Mulinacci: “Possiamo contare sull’affetto della città e questo ci dà la forza per continuare”

“È stata una bella serata, nonostante dovessimo fare anche i conti con la concorrenza della finale del mondiale”. Lorenzo Mulinacci è fiero e soddisfatto del lavoro che lui e tutti i soci del Siena Club Fedelissimi hanno svolto affinché la nuova sede in Viale Europa fosse tirata a lucido per l’inaugurazione di ieri sera: “Sono contento perché è venuta tantissima gente, compresa tutta l’autorità. Vuol dire che possiamo contare sull’affetto dei tifosi e della città e questo – spiega il presidente dei Fedelissimi – ci dà la forza per continuare ad andare avanti con questa avventura nella nuova sede”.

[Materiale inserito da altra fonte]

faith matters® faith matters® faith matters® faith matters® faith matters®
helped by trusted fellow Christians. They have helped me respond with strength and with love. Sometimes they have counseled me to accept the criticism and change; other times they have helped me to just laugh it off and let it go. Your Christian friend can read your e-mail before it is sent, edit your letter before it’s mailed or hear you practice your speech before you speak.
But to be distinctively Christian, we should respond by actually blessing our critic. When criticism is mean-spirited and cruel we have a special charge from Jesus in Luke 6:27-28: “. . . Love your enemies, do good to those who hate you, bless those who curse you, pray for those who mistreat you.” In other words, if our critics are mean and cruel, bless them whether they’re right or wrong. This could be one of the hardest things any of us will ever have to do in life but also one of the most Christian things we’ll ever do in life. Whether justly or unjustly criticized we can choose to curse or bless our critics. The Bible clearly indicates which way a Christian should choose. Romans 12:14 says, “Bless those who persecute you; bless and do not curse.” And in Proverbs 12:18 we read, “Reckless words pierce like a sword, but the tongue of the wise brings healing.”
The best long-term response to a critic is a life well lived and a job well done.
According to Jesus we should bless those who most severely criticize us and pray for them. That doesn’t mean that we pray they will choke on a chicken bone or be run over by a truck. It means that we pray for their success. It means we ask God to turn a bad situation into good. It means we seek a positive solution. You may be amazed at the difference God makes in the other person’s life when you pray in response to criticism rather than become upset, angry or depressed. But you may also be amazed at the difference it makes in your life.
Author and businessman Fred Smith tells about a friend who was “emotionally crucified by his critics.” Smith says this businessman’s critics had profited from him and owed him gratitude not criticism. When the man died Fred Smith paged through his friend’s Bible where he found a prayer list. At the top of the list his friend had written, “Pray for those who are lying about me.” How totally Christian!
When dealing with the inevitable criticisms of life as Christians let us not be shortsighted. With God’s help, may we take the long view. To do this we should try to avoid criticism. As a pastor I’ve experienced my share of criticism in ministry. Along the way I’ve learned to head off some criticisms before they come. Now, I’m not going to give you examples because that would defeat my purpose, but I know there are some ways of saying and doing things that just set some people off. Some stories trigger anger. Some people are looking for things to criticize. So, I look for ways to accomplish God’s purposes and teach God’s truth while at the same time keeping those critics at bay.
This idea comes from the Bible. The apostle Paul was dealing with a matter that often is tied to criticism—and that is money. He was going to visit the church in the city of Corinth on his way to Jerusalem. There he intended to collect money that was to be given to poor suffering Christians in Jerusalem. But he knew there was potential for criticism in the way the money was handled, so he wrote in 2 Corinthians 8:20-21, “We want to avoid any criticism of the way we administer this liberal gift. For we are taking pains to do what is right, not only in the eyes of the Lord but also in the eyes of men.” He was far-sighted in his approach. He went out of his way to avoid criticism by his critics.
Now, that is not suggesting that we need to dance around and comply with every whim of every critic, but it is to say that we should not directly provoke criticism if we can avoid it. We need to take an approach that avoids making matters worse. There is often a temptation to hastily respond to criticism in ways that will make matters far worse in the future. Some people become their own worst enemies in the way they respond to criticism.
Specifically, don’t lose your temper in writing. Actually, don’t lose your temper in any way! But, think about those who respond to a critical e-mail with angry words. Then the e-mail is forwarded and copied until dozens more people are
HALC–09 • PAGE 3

Nessun rappresentante del Siena era presente all’evento a causa delle direttive previste dal proprio regolamento interno: “L’ACR Siena era stata invitata in tutte le sue componenti, ma attraverso una mail (che Mulinacci ha letto ai presenti nel suo discorso introduttivo, ndr) il presidente Montanari ci ha comunicato che la partecipazione di tesserati e collaboratori era consentita solo ad iniziative e conferenze inerenti il pre e il post-partita. Abbiamo preso atto di questo anche se ci è dispiaciuto”. Molto apprezzata invece la presenza di ex giocatori storici come Danilo Tosoni e Gigi Rossetti, ma anche chi non ha potuto presenziare ci ha tenuto a mandare i suoi saluti, come l’avvocato Massimo Carignani, ultimo vincitore del Premio Robur, da sempre vicino alle vicende dei Fedelissimi e della Robur.

La maggiore lontananza del centro della città non spaventa Mulinacci: “È un po’ più decentrata e lontana dallo stadio, ma ci permette di poter svolgere molte attività che di là era impensabile fare. Spero che anche questa sede possa diventare un punto di riferimento per tanti tifosi bianconeri, poi è chiaro che l’attività di un club come il nostro sia strettamente legata ai risultati sportivi”. Da questo punto di vista, l’inaugurazione non poteva arrivare in un momento migliore, proprio all’indomani del successo esterno sul campo della Virtus Entella: “È stata una vittoria importantissima, soprattutto perché si veniva da un periodo un po’ sfortunato. Mi auguro che quanto prima possa rientrare anche questa direttiva della società di negare ai tesserati la partecipazione alle attività della città e quindi di poter organizzare qualche cena con i giocatori e l’allenatore come sempre abbiamo fatto nella nostra storia”.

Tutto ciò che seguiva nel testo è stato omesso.